--- Activity ---
Copy each entry below unchanged; the images do not go in the copy.

Dataset entries
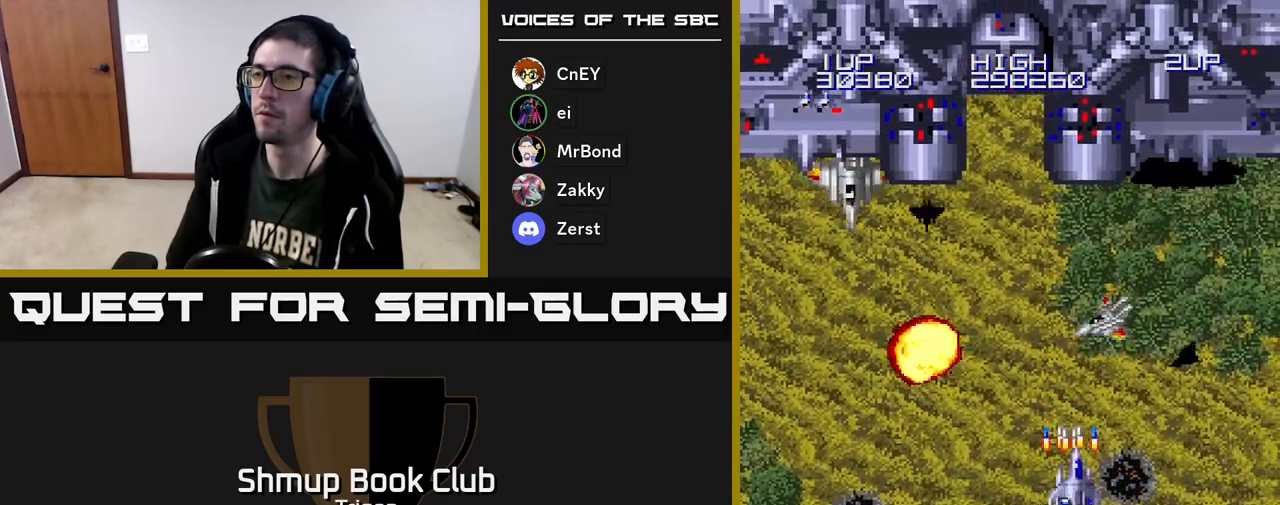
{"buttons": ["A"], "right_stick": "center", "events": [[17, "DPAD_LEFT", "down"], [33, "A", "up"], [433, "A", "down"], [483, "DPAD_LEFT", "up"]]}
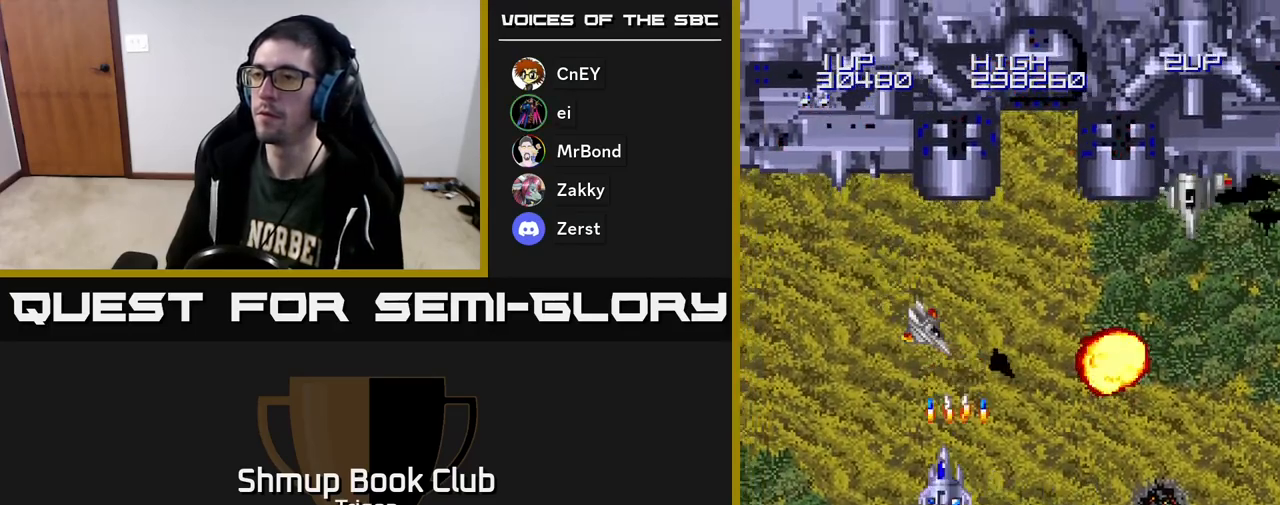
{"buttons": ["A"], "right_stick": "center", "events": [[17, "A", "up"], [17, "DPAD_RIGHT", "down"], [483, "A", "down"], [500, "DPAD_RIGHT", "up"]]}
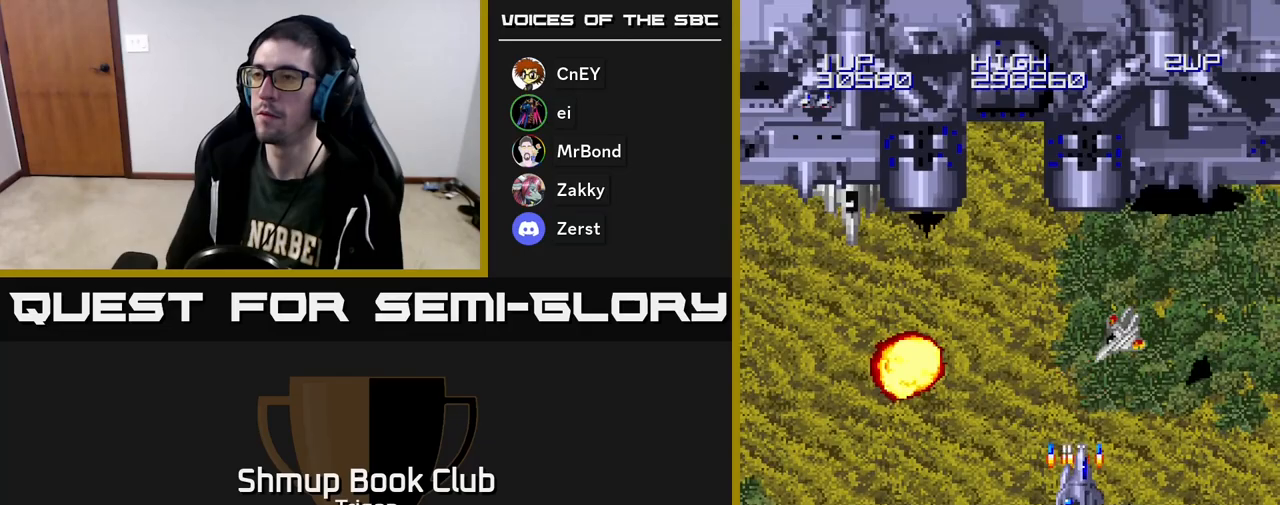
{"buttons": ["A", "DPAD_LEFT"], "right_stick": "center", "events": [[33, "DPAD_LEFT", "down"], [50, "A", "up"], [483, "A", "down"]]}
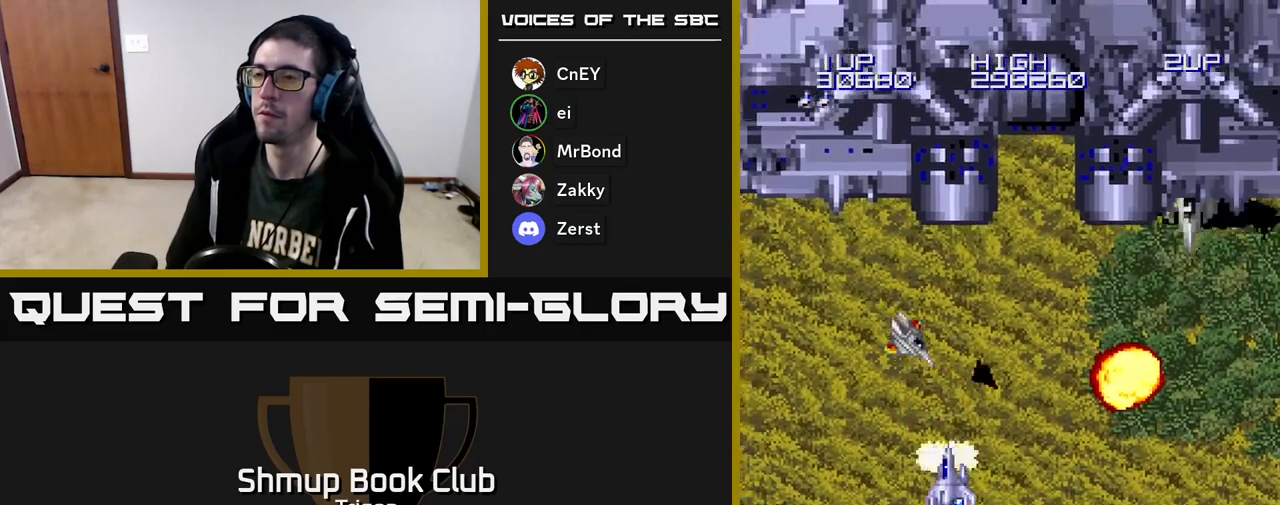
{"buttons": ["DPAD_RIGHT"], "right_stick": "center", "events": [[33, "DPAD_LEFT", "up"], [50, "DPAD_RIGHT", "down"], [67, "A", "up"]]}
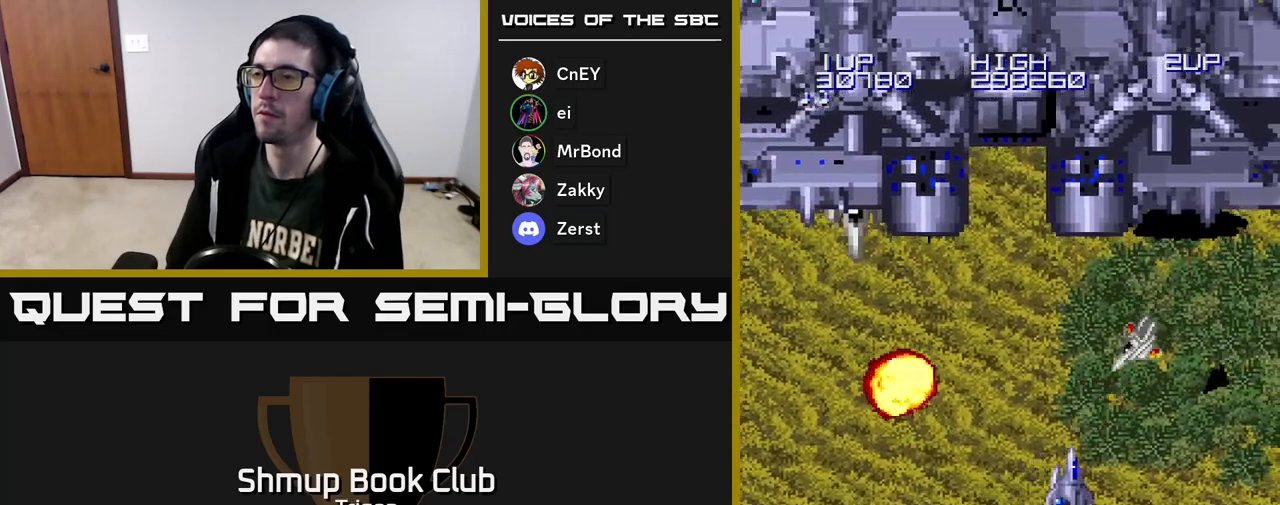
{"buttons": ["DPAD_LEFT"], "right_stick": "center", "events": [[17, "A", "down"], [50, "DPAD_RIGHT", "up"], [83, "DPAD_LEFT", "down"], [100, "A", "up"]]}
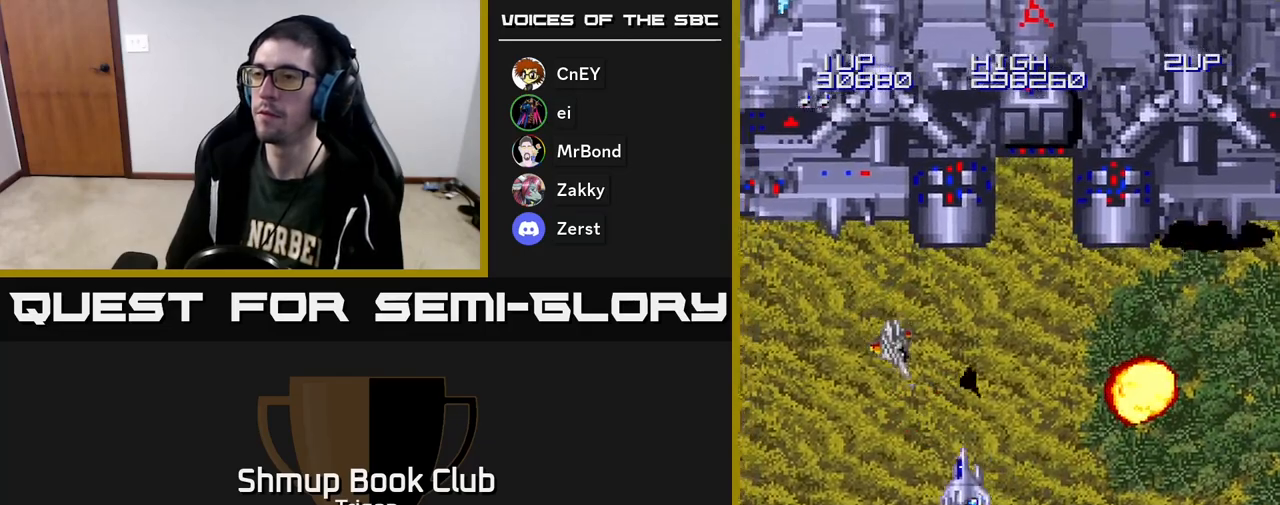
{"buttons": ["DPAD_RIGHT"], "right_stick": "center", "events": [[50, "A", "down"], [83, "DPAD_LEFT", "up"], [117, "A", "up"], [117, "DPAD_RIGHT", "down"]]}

--- Output of the exercise ---
{"buttons": ["A"], "right_stick": "center", "events": [[17, "DPAD_LEFT", "down"], [33, "A", "up"], [433, "A", "down"], [483, "DPAD_LEFT", "up"]]}
{"buttons": ["A"], "right_stick": "center", "events": [[17, "A", "up"], [17, "DPAD_RIGHT", "down"], [483, "A", "down"], [500, "DPAD_RIGHT", "up"]]}
{"buttons": ["A", "DPAD_LEFT"], "right_stick": "center", "events": [[33, "DPAD_LEFT", "down"], [50, "A", "up"], [483, "A", "down"]]}
{"buttons": ["DPAD_RIGHT"], "right_stick": "center", "events": [[33, "DPAD_LEFT", "up"], [50, "DPAD_RIGHT", "down"], [67, "A", "up"]]}
{"buttons": ["DPAD_LEFT"], "right_stick": "center", "events": [[17, "A", "down"], [50, "DPAD_RIGHT", "up"], [83, "DPAD_LEFT", "down"], [100, "A", "up"]]}
{"buttons": ["DPAD_RIGHT"], "right_stick": "center", "events": [[50, "A", "down"], [83, "DPAD_LEFT", "up"], [117, "A", "up"], [117, "DPAD_RIGHT", "down"]]}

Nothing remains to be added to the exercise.